[Aufgabe A]
Bring die gesamte Liste, die auf den Artikel folgt, in eine CSV mit den zwei Spalten „Feld“ und „Wert“: je Zeile eine Angabe samt ihrem Eintrag, beide in Anführungszeichen und mit Leerzeichen statt Zeilenumbrüchen. Die Bilder bleiben dabei weg.

Gut ein Jahr arbeitet die Enquete-Kommission für Klimaschutz jetzt. Trotzdem seien zu viele Fragen offen, kritisieren BUND und Fridays for Future – und fordern Tempo.

Solaranlage mit Sonnenstrahlen
Solaranlagen sind Teil der Diskussion in Bremen. Sie könnten in Zukunft auf Dächer öffentlicher Gebäude gesetzt werden. Bild: Imago | Panthermedia

Die Enquete-Kommission "Klimaschutzstrategie für das Land Bremen" hatte im März einen Zwischenbericht vorgelegt. Jetzt haben Umweltverbände sowie weitere Organisationen darauf geantwortet. So lobt der Bund für Umwelt- und Naturschutz zwar die engagierten Diskussionen in der Runde. Aber Vorstand Klaus Prietzel bemängelt auch den fehlenden Mut bei Politikern und Wirtschaft, zum Beispiel bei der Verkehrswende. Das Urteil von Frederike Oberheim von Fridays For Future (FFF) fällt deutlich härter aus: "Bisher bleibt es bei einer aufwendigen Greenwashing-Kampagne mit stundenlangen Diskussionen voller leerer Worte."

Tatsächlich sind viele Fragen unter den Fraktionen noch nicht geklärt. Das zeigen die zahlreichen eckigen Klammern in dem Zwischenbericht der 18-köpfigen Kommission aus Vertretern der Bürgerschaftsfraktionen und Sachverständigen. Sie umklammern, was unter den Fraktionen noch nicht geeint ist.

[Arbeitsdaten]

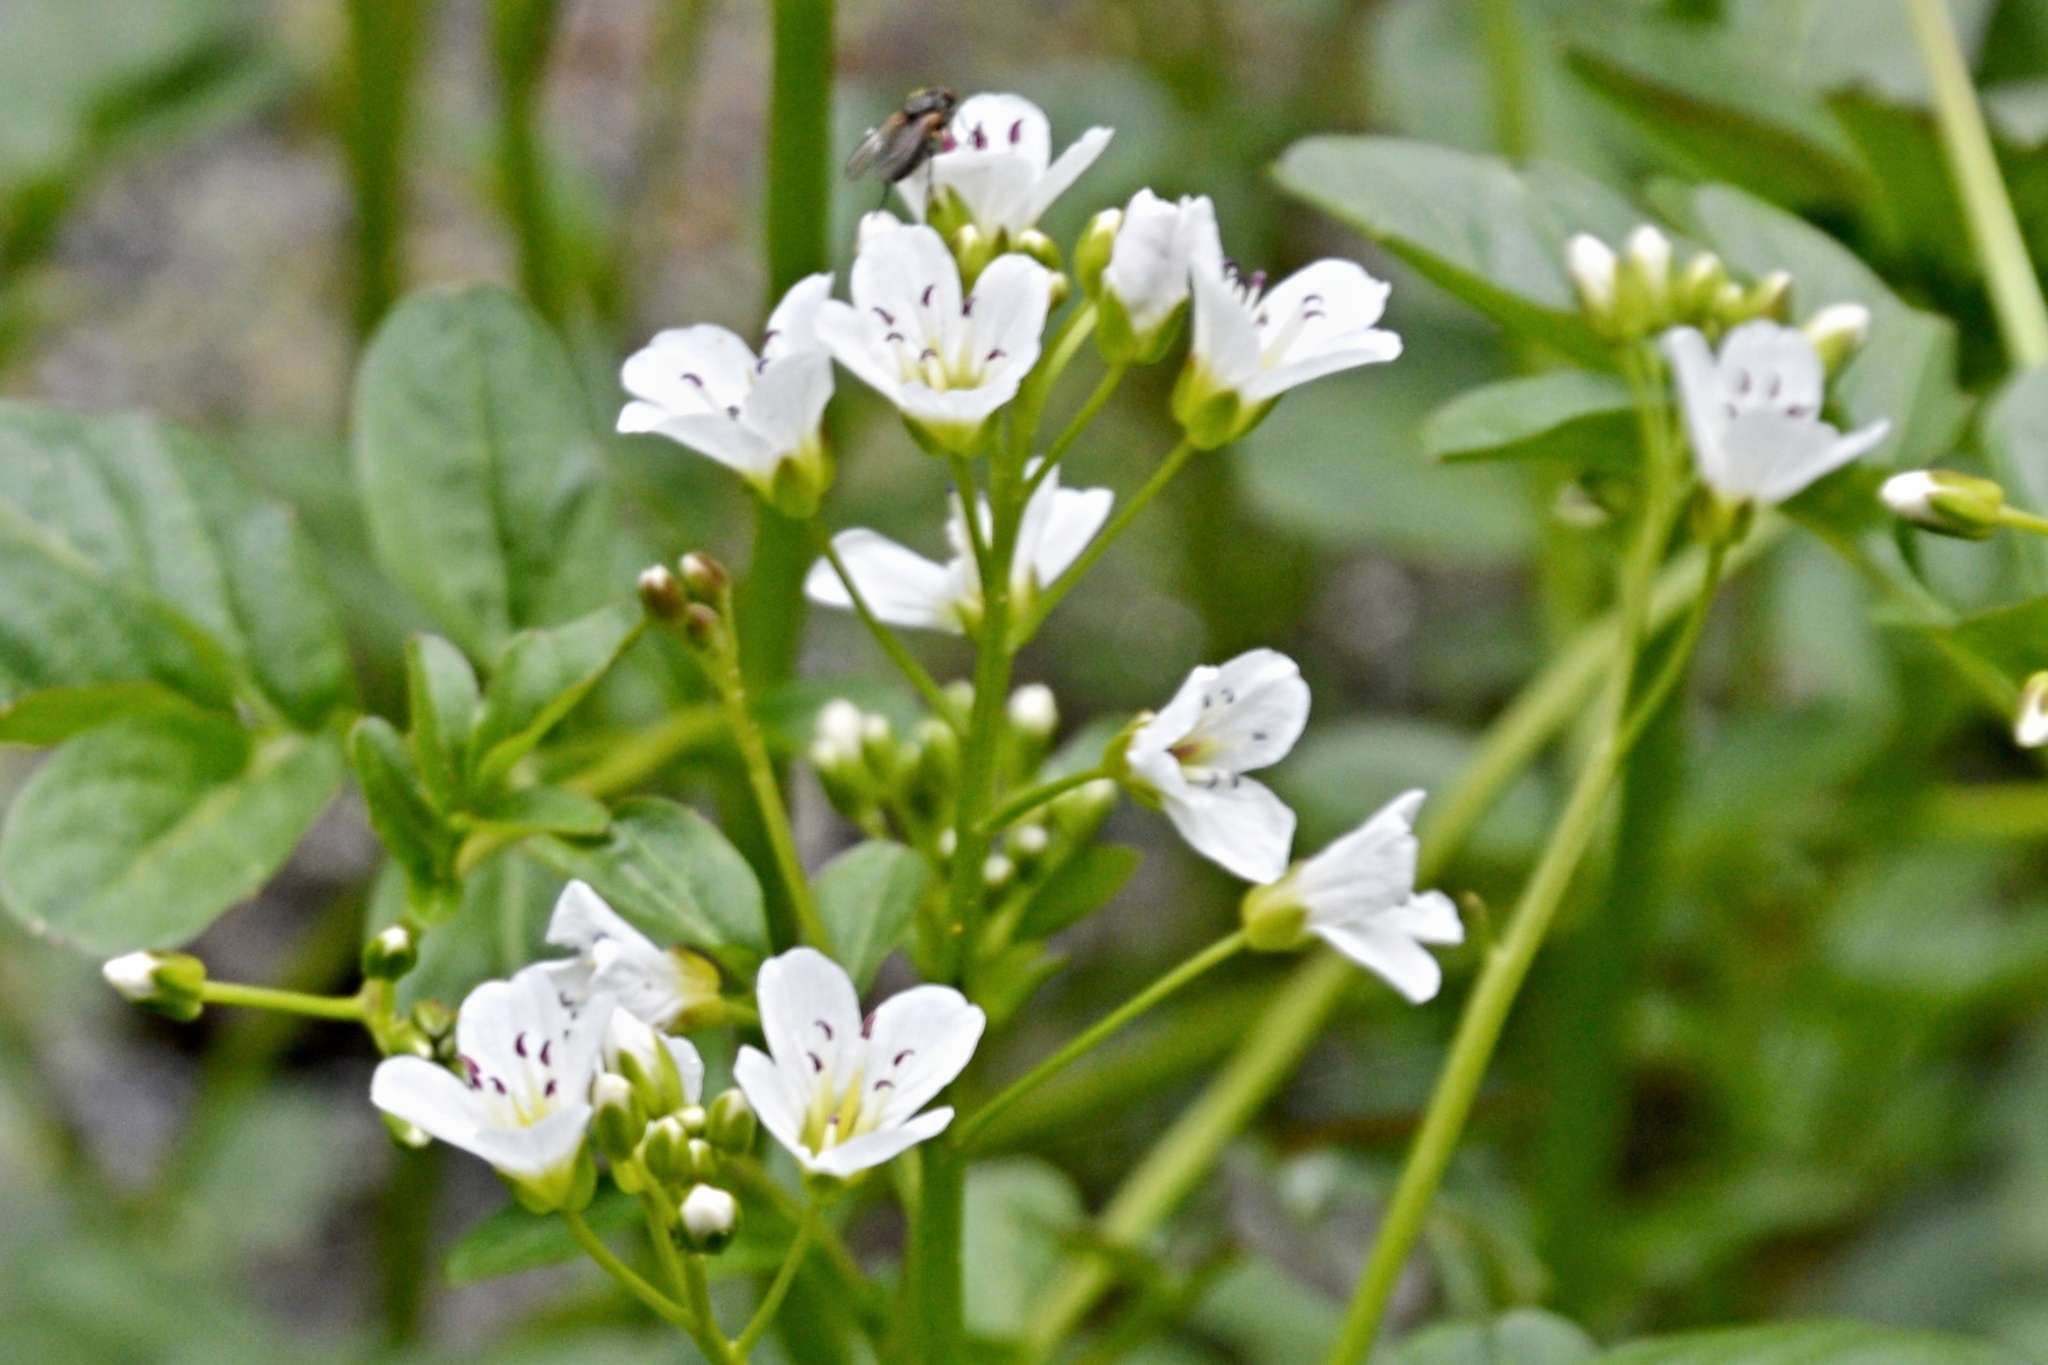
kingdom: Plantae
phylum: Tracheophyta
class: Magnoliopsida
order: Brassicales
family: Brassicaceae
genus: Cardamine
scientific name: Cardamine amara
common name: Large bitter-cress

[Aufgabe B]
Fasse den Absatz des Artikels, der mit „Die Enquete-Kommission "Klimaschutzstrategie“ beginnt, kürzer zusammen, ohne seine wesentlichen Aussagen zu verlieren.

[Lösung A]
Feld,Wert
"kingdom:","Plantae"
"phylum:","Tracheophyta"
"class:","Magnoliopsida"
"order:","Brassicales"
"family:","Brassicaceae"
"genus:","Cardamine"
"scientific name:","Cardamine amara"
"common name:","Large bitter-cress"

[Lösung B]
Die Enquete-Kommission „Klimaschutzstrategie für das Land Bremen“ hat im März einen Zwischenbericht vorgelegt, auf den nun Umweltverbände und weitere Organisationen geantwortet haben. Der BUND lobt die engagierten Diskussionen. Sein Vorstand Klaus Prietzel vermisst aber Mut bei Politikern und Wirtschaft, etwa bei der Verkehrswende. Deutlich härter urteilt Frederike Oberheim von Fridays For Future. Sie spricht von einer aufwendigen Greenwashing-Kampagne mit stundenlangen Diskussionen voller leerer Worte.